# [やること]
下の旅行記で、新聞の天気予報の降水確率は東京と福岡でそれぞれ何%ですか。

# [ページの文章]
***
但し写真撮影は思ったよりも腰に負担をかけるので、
あまり無理はせずに体を労りながらの撮影にする。
今回は下見という感覚で、あまり深追いはしないようにしよう。
今日は午前中から雨が振り出し、一日中雨の予報になっている。
新聞の天気予報の降水確率も東京が70%、福岡が90%で、
確実に雨の旅行となる!
雨の降らないうちに駅まで行こうと思い、
予定よりも20分早い6:36総武緩行線千葉行きで千葉まで行く。
昨日は夕食を取っていなかったため、さすがに空腹である。
「万葉軒」でカレーうどん\320喰う。
そしてこれも予定より30分早い、
7:08千葉始発の成田線成田行きに乗り込む。

2003/03/11 01:29

※写真:JR千葉駅に停車中の成田線成田行 撮影時刻 2003/03/01 07:09:39


  6.最悪 Part 2

成田線の電車は・・・というより、
千葉以遠の電車はどうしてこうも汚れているのだろう・・・。
***
# [データ抜粋]
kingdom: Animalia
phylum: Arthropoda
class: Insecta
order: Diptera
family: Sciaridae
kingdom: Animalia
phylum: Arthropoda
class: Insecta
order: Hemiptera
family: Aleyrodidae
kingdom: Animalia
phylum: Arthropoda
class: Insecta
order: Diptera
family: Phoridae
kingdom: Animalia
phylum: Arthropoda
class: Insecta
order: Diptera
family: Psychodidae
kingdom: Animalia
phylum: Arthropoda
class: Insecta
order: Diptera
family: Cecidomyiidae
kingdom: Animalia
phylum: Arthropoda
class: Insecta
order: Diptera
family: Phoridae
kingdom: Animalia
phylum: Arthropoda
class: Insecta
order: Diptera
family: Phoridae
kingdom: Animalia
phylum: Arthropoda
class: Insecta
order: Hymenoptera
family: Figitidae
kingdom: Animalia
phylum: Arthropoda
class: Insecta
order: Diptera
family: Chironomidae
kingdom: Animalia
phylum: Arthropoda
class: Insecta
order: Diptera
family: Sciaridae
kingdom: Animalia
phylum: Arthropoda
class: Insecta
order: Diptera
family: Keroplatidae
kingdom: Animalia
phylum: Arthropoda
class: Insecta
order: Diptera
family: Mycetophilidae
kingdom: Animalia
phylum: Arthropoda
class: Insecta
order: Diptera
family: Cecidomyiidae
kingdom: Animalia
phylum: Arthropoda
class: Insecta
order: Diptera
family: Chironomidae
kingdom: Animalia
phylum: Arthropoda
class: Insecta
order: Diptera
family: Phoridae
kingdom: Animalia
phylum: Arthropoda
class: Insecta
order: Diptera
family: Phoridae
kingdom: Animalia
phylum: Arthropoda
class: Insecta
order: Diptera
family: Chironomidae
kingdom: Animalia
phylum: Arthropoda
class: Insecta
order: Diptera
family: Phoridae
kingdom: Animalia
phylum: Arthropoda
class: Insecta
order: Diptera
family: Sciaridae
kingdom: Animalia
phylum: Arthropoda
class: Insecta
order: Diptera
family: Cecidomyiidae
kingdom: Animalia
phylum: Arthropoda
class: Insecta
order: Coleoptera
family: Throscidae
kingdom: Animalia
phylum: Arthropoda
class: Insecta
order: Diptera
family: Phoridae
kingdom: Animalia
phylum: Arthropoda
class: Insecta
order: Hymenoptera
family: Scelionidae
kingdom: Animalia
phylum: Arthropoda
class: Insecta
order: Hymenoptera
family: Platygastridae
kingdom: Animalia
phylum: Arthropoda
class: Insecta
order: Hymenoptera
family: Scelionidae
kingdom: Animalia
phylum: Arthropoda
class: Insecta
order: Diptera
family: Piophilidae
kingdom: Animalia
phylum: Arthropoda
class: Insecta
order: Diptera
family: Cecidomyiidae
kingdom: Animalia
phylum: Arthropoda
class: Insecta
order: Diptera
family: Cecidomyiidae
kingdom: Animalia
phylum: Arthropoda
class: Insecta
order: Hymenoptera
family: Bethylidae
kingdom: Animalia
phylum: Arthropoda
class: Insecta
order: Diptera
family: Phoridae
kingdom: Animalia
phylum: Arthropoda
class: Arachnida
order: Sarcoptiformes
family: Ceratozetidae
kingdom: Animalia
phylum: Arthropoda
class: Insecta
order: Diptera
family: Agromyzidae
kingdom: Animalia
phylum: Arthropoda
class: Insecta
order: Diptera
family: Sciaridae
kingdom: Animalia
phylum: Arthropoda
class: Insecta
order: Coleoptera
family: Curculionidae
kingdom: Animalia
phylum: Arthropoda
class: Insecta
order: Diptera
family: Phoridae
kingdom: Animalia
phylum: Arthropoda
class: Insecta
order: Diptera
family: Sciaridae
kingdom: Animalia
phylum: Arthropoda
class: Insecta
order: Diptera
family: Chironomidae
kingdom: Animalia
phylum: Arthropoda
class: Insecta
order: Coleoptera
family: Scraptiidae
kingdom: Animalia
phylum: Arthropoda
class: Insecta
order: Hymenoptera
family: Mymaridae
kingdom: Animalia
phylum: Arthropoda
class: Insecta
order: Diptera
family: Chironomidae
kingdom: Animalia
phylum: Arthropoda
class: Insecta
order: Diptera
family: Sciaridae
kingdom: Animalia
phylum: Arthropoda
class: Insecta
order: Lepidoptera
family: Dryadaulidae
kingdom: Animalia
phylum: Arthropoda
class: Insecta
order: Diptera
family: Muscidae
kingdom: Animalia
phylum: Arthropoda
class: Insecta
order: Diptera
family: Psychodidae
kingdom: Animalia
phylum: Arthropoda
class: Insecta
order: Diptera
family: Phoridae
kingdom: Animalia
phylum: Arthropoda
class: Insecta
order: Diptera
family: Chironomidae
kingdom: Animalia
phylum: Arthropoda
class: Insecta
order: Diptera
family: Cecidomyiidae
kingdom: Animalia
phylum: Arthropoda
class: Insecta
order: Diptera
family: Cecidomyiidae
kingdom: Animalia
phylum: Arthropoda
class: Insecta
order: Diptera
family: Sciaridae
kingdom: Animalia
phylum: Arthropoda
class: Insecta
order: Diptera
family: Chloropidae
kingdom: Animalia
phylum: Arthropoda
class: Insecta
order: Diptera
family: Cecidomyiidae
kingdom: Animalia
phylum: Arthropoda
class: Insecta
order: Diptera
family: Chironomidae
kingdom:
***
# [作業の結果]
東京が70%、福岡が90%です。